From earlier on, when we were working on Penthesilea, one of our points of negative aesthetics if you like, was to undermine point of view and all the ways in which editing contributes to creating a time and space that comes out of the conventions of continuity editing. As a simple negation of that, in Penthesilea, we shot in 10-minute sequences. Each 10-minute sequence was one can of 16mm film. Therefore it wasn’t up to us to say when the beginning and end was – it just ended.

We wanted to do something similar in Riddles. The 360-degree pan was an extended shot which again came to an end out of the logic of its own movement. We liked the way that the machine had an autonomy and the mechanics of the cinema took over and could determine the structure of the film. But we were also interested, as we were making the film, in the way in which different kinds of spaces changed and modulated the movement of the camera.

Shooting Riddles of the Sphinx (1977)

There is a scene in which we can actually see 16mm film strips hanging in a room, which is particularly striking now in this new age of digital. What do you think of the move towards digital now at the expense of celluloid?

I think one can regret celluloid as much as one likes but there’s just nothing much one can do about it. I think digital technology is very liberating in many ways. It isn’t the same as celluloid by any means but perhaps that’s a different discussion. In Riddles, we were very consciously working with 16mm film because we were caught up in that 16mm movement that flourished during the 70s.

How did Mike Ratledge’s music emerge and how do you think it worked in the film?

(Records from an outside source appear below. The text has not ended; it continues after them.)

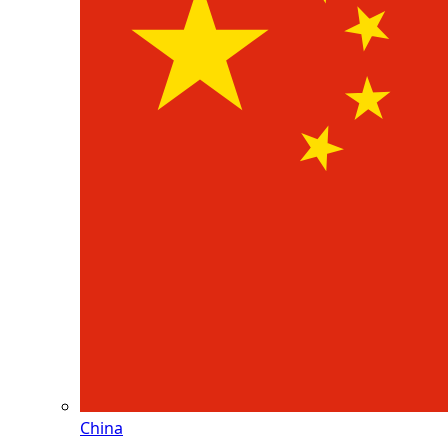
China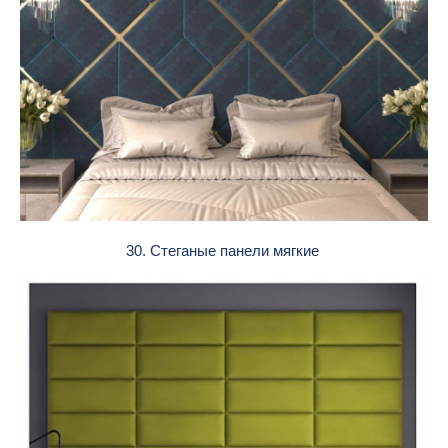
30. Стеганые панели мягкие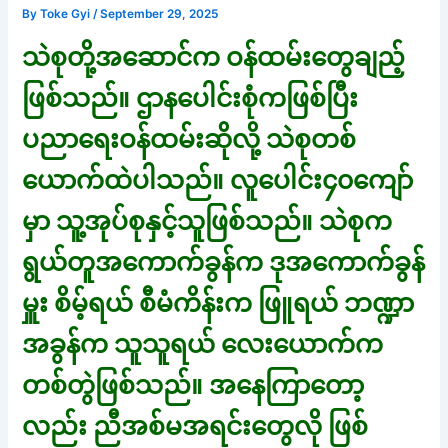
By
Toke Gyi
/
September 29, 2025
သဲစုတို့အဆောင်က ဝန်ထမ်းတွေချည့်
ဖြစ်သည်။ ဌာနပေါင်းစုံကဖြစ်ပြီး
ပညာရေးဝန်ထမ်းဆိုလို့ သဲစုတစ်
ယောက်ထဲပါသည်။ လူပေါင်း၄၀ကျော်
မှာ သူ့အုပ်စုနှင့်သူဖြစ်သည်။ သဲစုက
ရွယ်တူအကောက်ခွန်က ဒုအကောက်ခွန်
မှူး စိမ့်ရယ် စီမံကိန်းက ဖြူရယ် ဘဏ္ဍာ
အခွန်က သူသူရယ် လေးယောက်က
တစ်တွဲဖြစ်သည်။ အနေကြာတော့
လည်း ညီအစ်မအရင်းတွေလို ဖြစ်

Collaboration was always important for Peter and I, in the sense that we were a collaboration, so even though we discussed everything extremely systematically together, particularly on Riddles, we also liked collaborating in a sense of working with someone whose work we were interested in and admired.

I met Mike [at university] in Oxford. He was a movie fan, like me. When we asked Mike to do the music we didn’t really know what we wanted him to do. Peter and I aren’t particularly music literate so we wanted to hand over the responsibility to someone who we trusted to come up with something appropriate. Mike understood how the music should function with the iteration of the camera movement and the pans.

Riddles of the Sphinx (1977)

There’s a point in the film when Louise goes out to work, into what we might call the real world, the music disappears and the film moves more into a kind of a register of the everyday. But it is very important to have the music mixed with the everyday in the three early sequences of pure motherhood because, the music and the rather strange voiceovers represent, in some way, a kind of gesture towards an unconscious. We wouldn’t necessarily say that this is the unconscious but it is a gesture towards the mystery or difficulty of the status of being a mother.

Were the sonic aspects of the film, then, as important as the visual?

Yes, definitely. As I’ve said, we were interested in Godard and his emphasis on the mixture between sound and image. Peter and I weren’t purists. We were influenced more by Hollis Frampton than by Stan Brakhage, for example. However, we were very interested and influenced by the purism of the avant garde, its interesting specificity of cinema, and its experiments with celluloid as a medium with its modernist, kind of Greenbergian implications. We were interested in the way experimental cinema could move beyond the purism of specificity and into work between word and image, sound and image, music and image etc.